Digitale Prozesse sind heute im Kanzleialltag allgegenwärtig. Die von der Finanzverwaltung aufgestellten GoBD verlangen für eine ordnungsgemäße Buchhaltung die Erstellung einer Verfahrensdokumentation. Dieser Prozess ist jedoch mit einem hohen Zeit- und somit Kostenaufwand verbunden. Eine nordrhein-westfälische Kanzlei hat jetzt einen innovativen Weg gefunden, diese Aufwände erheblich zu reduzieren.

Dem Markt geht es grundsätzlich prächtig. Die Consultants von Lünendonk rechnen für Wirtschaftsprüfer und Steuerberater mit einem Umsatzplus von gut fünf Prozent für das laufende Jahr – unter bestimmten Bedingungen:

Neue Möglichkeiten des Wachstums und der Differenzierung, so die Fachleute, eröffne demnach die Digitalisierung den Unternehmen. Sie werde aber auch zu einer weiteren Konsolidierung führen. „Denn Datenanalyse, Prozesssicherheit, neue Servicelevel und Arbeitsweisen bringen Veränderungen und entsprechende Investitionen mit sich“, so die Lünendonk-Consultants. Vor allem der Punkt Prozesssicherheit ist hier entscheidend. Dazu eine kurze Rückblende.

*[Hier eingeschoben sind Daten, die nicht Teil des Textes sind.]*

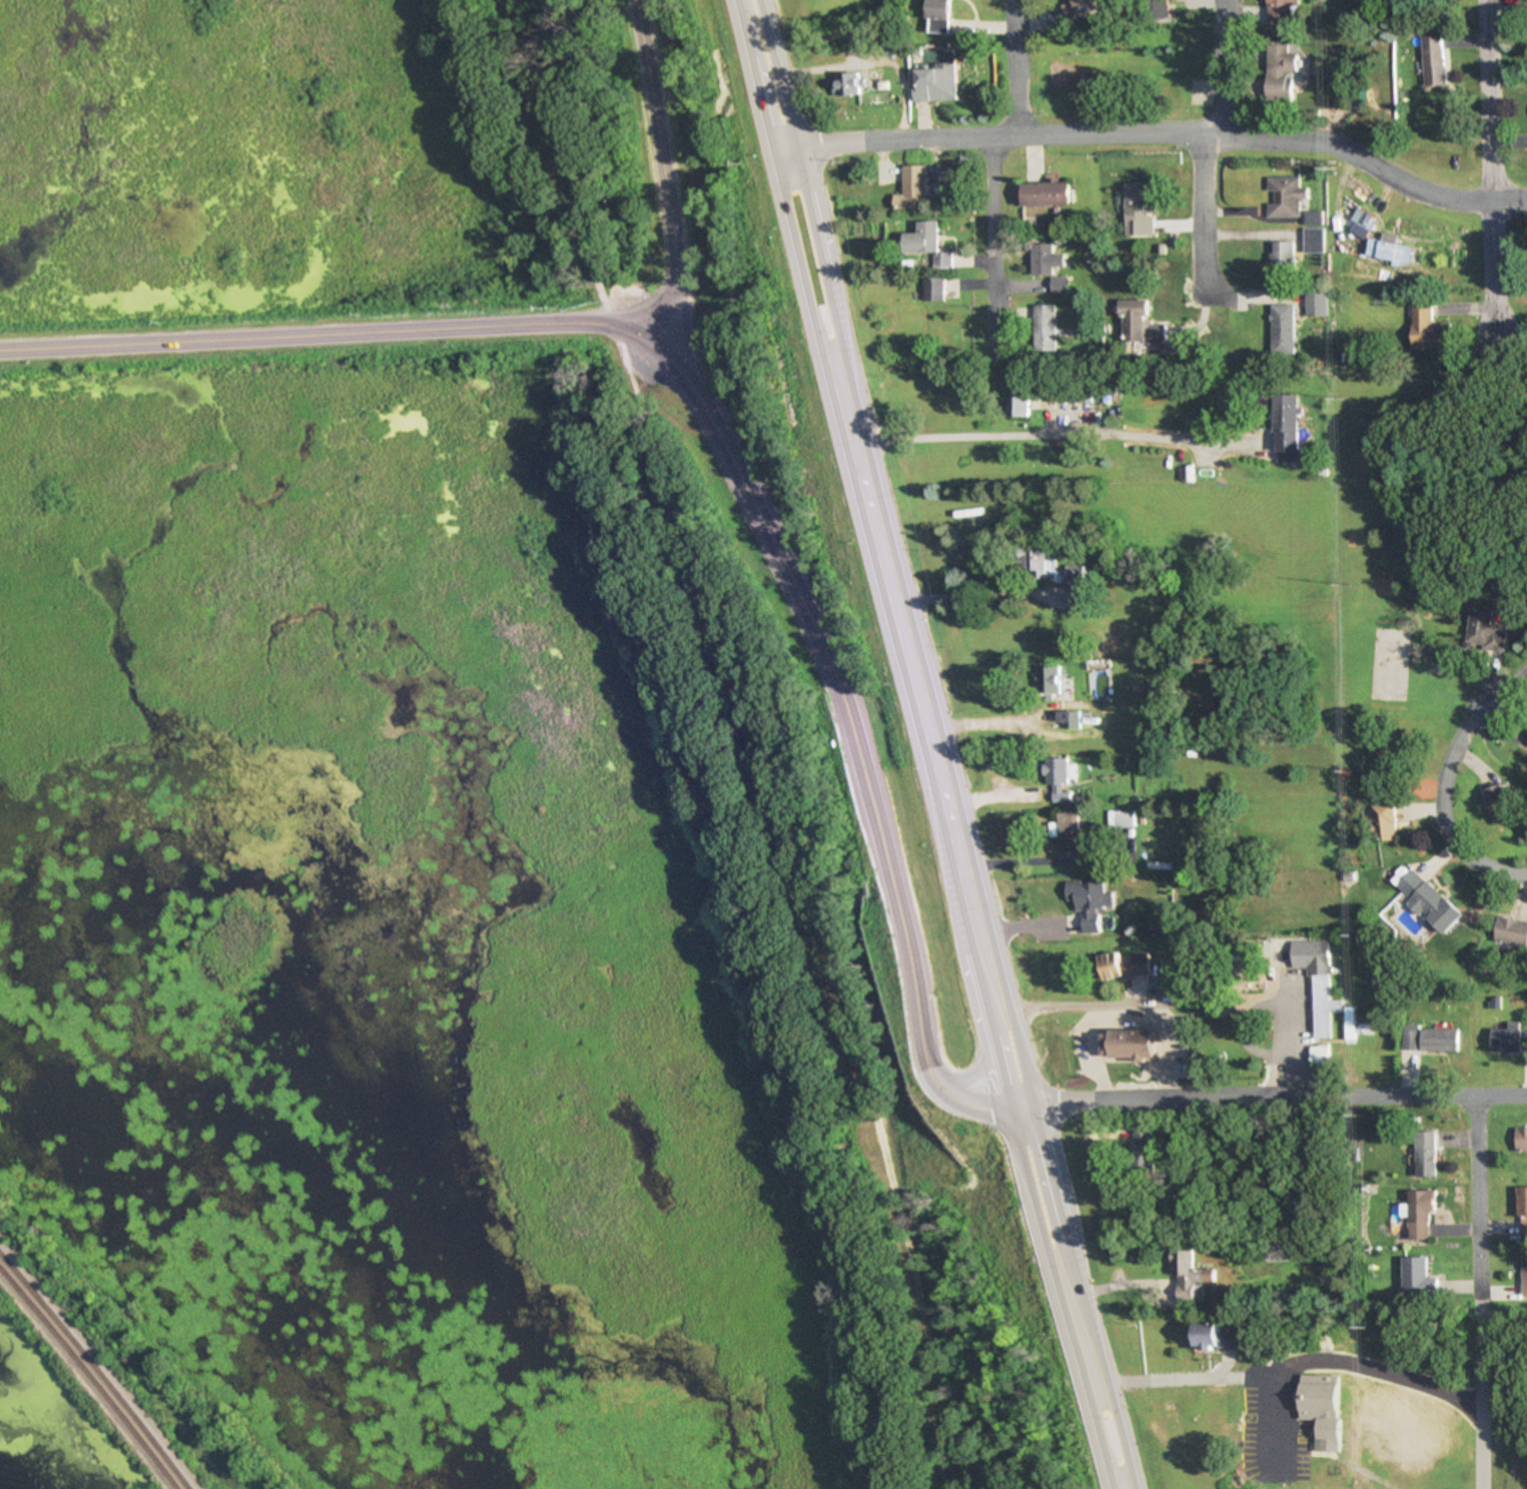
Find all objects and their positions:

Weisung des Finanzministeriums ist eindeutig

Bereits 2014 stellte das Bundesfinanzministerium in seinen „Grundsätzen zur ordnungsmäßigen Führung und Aufbewahrung von Büchern, Aufzeichnungen und Unterlagen in elektronischer Form sowie zum Datenzugriff“ (GoBD) unmissverständlich klar, dass sich die Ordnungsmäßigkeit der IT-gestützten Finanzbuchhaltung nur mit einer Verfahrensdokumentation (Rz. 151) beurteilen lässt. In dieser Dokumentation werden die organisatorisch und technisch gewollten Prozesse beschrieben. Sie bestehen in der Regel aus einer allgemeinen Beschreibung der Verfahren und eingesetzten Systeme. Wesentlich für das Verständnis der Systeme sind zudem eine Nutzerdokumentation und Vorgaben zur Bedienung sowie eine technische Systemdokumentation (Rz. 152).

Bis dato existiert keine als allgemeiner Handelsbrauch anerkannte Verfahrensdokumentation. Es gibt lediglich zwei Mustervorlagen, eine für das so genannte Ersetzende Scannen und eine weitere für die geordnete Belegablage.

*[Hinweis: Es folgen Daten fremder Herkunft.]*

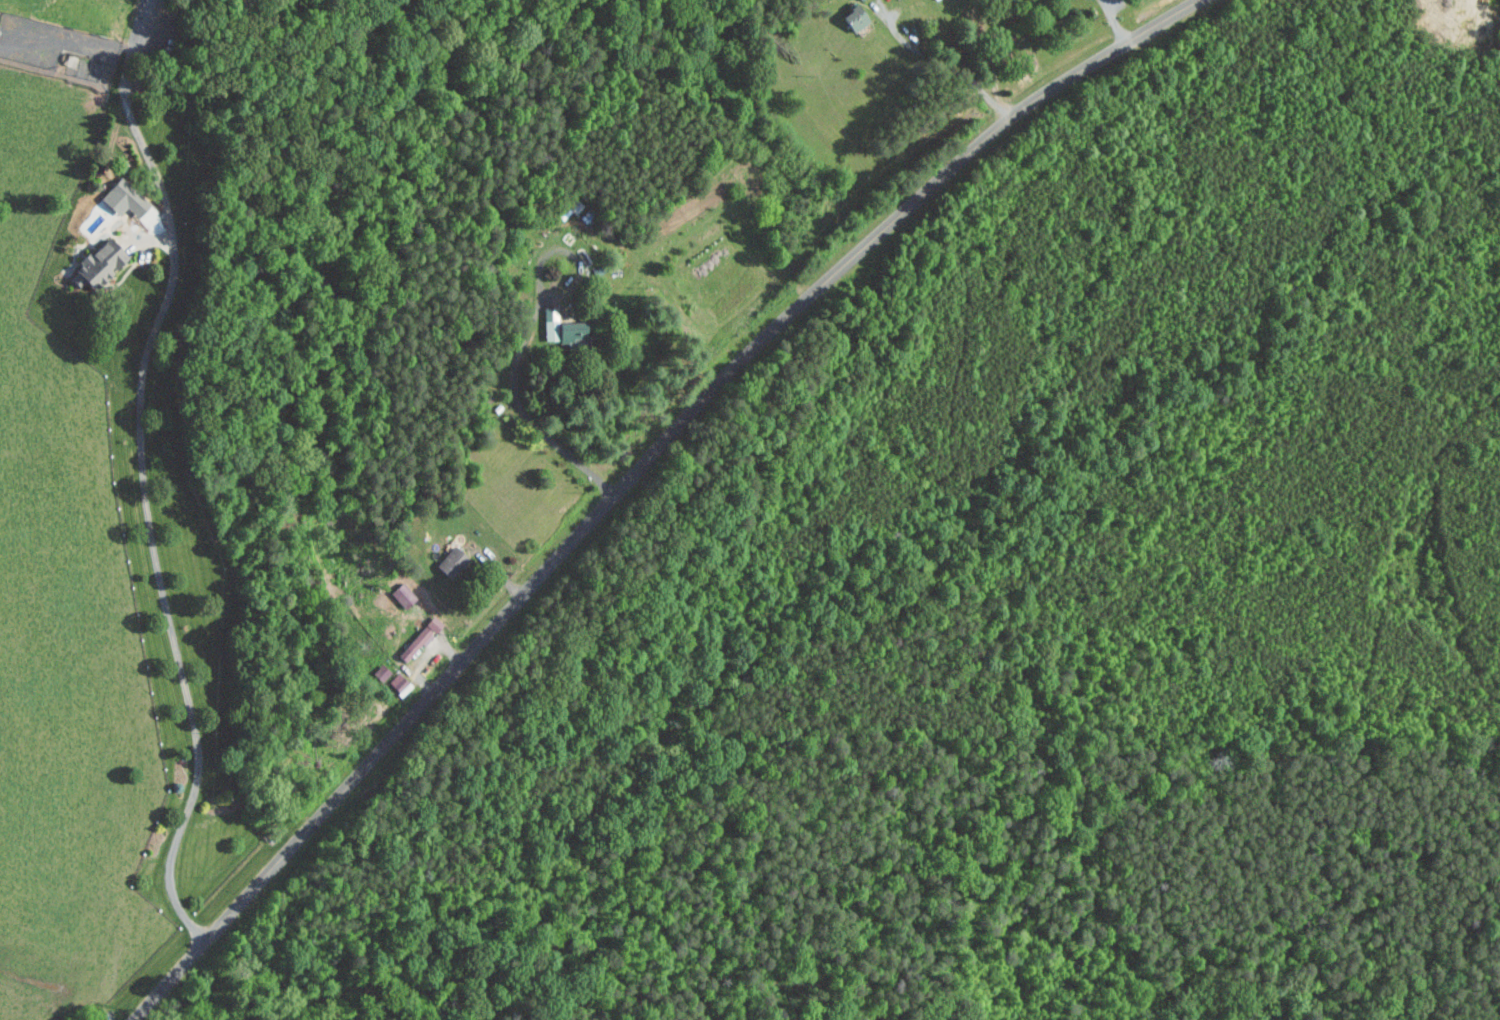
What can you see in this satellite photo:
building: (860, 0)
building: (852, 18)
building: (563, 332)
road: (526, 338)
road: (634, 474)
building: (449, 561)
building: (400, 593)
road: (165, 596)
building: (421, 634)
road: (428, 657)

„Nach unseren Erfahrungen war es kaum möglich, für kleine Unternehmen mit einem vertretbaren Aufwand eine Verfahrensdokumentation zu erstellen. In der Konsequenz einer sodann formell unzureichenden Buchführung, sind diese Unternehmen Hinzuschätzungen der Finanzverwaltung wehrlos ausgesetzt“, so Thomas Schäfer, Partner bei dhs. Er sieht in den GoBD sogar eine Innovationsbremse, „da für Unternehmen, die die Digitalisierung vorantreiben möchten, zusätzliche Hürden aufgebaut werden“.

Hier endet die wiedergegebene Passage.